Ownership of land historically was considered a male right of possession, so perhaps the land itself was considered female in order to be the counterpoint of the male farmer. The term Terra Incognita is used when referring more specifically to land as property. The concept of land as personal property is said to have come about with the advent of the agricultural revolution and with agriculture came a need to control personal territory. Inequality amongst the sexes is said to have its roots in the social organisation of the farming societies when women also began to be considered part of a man’s property and their status declined.
So if land is not owned, named or farmed it becomes Terra Incognita – it is left unchartered, a blank space on an old map. In many ways the same could be said historically of women; if they were not married (owned and named) or farmed (childless) then they did not hold status in the community. Like the untouched woman these blanks on colonial maps held a sort of mystery, a place yet to be explored or controlled. The desire for control of territory through colonization meant that these unexplored places eventually diminished and so Terra Incognita can also serve as a reminder of the tenuousness of possession of land.
The three female artists chosen for this exhibition Terra Incognita have all responded individually to these ideas. Their artwork broadly references the land, geography, its physical material make up and also wider philosophical notions about inhabiting unchartered spaces and exploration. Each artist possesses an intuitive response to materials in their individual art practices and a sensitivity to common notions of territory and possession.
Emma Houlihan fluctuates between protagonist and antagonist, reading the landscape and its potential for transformation. A series of actions exist within the public sphere and the gallery, interactions and interventions which crystalize the incidental moment in an expanding process of enquiry.
Kathryn Maguire’s practice uses text, sculpture, video, and installation work. She has used text and materials of signage as a means to highlight historical writings in public spaces, making diverse cultural references that link the historical with contemporary. She seeks to highlight moments from history, looking in the past for a potentiality, which represents an opening and a questioning. In a new departure Maguire explores the idea of Time and is currently researching geological events throughout the history of time and deep time.
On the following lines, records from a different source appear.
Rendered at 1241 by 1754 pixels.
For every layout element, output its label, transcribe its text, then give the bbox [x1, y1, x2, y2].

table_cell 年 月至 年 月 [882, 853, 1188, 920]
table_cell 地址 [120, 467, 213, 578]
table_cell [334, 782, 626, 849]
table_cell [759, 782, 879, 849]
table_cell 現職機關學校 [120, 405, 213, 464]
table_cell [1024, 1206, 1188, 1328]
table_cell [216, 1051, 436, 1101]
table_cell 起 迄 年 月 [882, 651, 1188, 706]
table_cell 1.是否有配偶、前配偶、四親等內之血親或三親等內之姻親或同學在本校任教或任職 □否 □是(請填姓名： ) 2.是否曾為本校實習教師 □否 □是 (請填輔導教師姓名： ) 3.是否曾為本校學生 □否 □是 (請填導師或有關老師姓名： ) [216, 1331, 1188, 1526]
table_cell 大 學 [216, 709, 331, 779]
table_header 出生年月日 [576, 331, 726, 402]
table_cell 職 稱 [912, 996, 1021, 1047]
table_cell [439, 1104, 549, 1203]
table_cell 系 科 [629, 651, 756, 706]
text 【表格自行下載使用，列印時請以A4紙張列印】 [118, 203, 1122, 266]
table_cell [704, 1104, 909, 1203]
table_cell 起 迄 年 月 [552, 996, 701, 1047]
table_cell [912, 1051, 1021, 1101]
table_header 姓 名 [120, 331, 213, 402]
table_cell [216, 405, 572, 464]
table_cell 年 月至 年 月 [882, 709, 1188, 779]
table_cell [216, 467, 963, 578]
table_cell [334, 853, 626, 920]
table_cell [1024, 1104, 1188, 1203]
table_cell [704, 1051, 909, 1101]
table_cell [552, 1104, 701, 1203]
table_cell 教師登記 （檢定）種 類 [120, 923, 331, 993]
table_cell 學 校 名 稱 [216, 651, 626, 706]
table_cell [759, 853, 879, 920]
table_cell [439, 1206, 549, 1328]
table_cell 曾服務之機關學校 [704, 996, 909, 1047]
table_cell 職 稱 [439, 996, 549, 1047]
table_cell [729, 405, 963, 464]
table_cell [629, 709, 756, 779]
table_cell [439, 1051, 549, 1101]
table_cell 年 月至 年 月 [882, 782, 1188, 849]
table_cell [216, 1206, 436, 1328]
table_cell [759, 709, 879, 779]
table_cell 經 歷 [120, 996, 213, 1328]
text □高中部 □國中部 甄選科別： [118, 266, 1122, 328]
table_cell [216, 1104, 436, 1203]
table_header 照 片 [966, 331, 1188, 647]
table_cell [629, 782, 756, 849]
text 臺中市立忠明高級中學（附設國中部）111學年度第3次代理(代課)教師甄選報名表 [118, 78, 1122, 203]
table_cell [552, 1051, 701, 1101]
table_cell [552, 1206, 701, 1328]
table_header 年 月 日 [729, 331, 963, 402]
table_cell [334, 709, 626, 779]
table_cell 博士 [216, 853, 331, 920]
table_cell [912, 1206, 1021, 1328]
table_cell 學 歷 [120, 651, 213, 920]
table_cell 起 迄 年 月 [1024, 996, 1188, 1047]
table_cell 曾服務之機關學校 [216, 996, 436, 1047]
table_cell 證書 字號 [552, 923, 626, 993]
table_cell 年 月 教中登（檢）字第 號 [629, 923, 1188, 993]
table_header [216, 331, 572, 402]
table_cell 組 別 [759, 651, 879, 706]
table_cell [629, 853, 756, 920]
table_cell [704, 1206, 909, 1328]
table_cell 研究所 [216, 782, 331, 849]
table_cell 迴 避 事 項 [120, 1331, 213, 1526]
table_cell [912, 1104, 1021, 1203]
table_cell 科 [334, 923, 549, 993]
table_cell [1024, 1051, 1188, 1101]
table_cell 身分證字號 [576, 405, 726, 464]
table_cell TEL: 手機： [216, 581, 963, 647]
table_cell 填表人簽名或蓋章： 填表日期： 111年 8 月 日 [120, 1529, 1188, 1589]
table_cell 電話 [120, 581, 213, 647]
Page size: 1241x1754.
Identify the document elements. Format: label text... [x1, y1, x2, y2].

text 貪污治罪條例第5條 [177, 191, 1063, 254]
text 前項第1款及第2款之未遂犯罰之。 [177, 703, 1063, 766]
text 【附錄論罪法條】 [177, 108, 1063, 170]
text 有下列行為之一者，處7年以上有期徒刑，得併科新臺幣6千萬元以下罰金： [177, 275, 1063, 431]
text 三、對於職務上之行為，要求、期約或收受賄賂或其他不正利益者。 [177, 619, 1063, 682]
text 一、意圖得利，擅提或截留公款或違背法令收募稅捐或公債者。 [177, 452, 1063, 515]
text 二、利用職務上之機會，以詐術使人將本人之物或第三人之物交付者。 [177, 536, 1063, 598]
In her practice Catherine Barrgary generates sculpture, performance and immersive events. These are lightly held or fused together using humble and often reversible processes. The outcomes of these processes are fragile and contingent, so that the work emits a vulnerable human presence. This gives sense that the work has been made by an outsider, encountering and repurposing human knowledge and materiality. She uses art as a form of poetic politics.